### Task objective
Quote word for word the lines below from the one containing "Answer in <instances>...</instances>. Segment" through the last line, inclusive.
=-=-=
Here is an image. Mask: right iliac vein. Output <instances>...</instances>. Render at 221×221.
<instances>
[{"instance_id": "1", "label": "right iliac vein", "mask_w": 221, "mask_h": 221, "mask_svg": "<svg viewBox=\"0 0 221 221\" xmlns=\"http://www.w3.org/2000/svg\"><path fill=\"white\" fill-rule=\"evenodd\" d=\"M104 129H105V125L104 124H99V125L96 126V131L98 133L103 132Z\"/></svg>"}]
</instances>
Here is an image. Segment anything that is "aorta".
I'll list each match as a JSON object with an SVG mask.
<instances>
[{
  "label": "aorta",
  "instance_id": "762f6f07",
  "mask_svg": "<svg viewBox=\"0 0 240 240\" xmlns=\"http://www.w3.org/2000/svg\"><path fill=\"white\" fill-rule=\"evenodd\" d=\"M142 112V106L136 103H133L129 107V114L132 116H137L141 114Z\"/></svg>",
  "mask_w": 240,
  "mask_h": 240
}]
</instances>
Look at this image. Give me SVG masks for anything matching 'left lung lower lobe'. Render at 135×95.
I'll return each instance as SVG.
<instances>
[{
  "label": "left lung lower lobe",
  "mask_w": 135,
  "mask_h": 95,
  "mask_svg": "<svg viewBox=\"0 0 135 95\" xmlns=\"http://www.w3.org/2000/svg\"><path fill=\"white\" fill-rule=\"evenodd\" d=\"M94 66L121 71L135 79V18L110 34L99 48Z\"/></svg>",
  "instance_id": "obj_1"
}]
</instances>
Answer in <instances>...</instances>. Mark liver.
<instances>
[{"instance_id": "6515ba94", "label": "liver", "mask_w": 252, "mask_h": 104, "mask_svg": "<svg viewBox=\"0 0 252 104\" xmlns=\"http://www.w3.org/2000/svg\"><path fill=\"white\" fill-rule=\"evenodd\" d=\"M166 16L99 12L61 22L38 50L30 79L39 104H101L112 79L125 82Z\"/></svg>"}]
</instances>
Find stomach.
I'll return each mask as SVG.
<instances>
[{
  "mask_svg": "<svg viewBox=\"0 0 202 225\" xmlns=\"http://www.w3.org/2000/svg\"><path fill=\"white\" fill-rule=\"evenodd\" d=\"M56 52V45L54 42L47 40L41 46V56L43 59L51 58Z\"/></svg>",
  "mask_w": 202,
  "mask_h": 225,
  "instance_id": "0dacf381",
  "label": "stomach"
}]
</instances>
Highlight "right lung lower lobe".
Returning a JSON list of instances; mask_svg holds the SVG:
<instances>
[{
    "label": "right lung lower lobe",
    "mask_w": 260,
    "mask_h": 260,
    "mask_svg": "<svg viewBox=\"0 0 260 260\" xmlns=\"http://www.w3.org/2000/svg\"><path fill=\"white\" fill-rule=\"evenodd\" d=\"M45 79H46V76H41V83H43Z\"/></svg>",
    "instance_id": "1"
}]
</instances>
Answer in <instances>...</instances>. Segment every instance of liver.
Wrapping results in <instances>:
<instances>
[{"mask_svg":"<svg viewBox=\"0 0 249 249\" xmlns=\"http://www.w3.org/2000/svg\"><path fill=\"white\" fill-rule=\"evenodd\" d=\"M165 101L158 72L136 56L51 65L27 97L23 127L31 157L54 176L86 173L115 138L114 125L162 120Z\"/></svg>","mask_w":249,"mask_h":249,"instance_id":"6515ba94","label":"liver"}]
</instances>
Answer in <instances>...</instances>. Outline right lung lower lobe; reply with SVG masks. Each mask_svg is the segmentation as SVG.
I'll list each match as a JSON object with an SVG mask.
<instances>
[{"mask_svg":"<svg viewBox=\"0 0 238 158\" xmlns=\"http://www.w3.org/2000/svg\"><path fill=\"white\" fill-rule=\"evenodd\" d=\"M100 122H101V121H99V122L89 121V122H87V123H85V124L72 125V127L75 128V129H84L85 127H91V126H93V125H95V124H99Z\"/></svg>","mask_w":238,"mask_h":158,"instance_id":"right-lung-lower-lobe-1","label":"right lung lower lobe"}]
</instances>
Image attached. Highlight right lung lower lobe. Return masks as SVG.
=-=-=
### Answer for this exercise
Answer in <instances>...</instances>. Segment every instance of liver.
Wrapping results in <instances>:
<instances>
[{"mask_svg":"<svg viewBox=\"0 0 249 249\" xmlns=\"http://www.w3.org/2000/svg\"><path fill=\"white\" fill-rule=\"evenodd\" d=\"M165 101L158 72L136 56L51 65L27 97L23 127L31 157L54 176L86 173L115 138L114 125L162 120Z\"/></svg>","mask_w":249,"mask_h":249,"instance_id":"6515ba94","label":"liver"}]
</instances>
Answer in <instances>...</instances>. Outline right lung lower lobe; reply with SVG masks. Each mask_svg is the segmentation as SVG.
I'll list each match as a JSON object with an SVG mask.
<instances>
[{"mask_svg":"<svg viewBox=\"0 0 238 158\" xmlns=\"http://www.w3.org/2000/svg\"><path fill=\"white\" fill-rule=\"evenodd\" d=\"M100 122H101V121H99V122L89 121V122H87V123H85V124L72 125V127L75 128V129H84L85 127H91V126H93V125H95V124H99Z\"/></svg>","mask_w":238,"mask_h":158,"instance_id":"right-lung-lower-lobe-1","label":"right lung lower lobe"}]
</instances>
Image attached. Highlight right lung lower lobe. Return masks as SVG.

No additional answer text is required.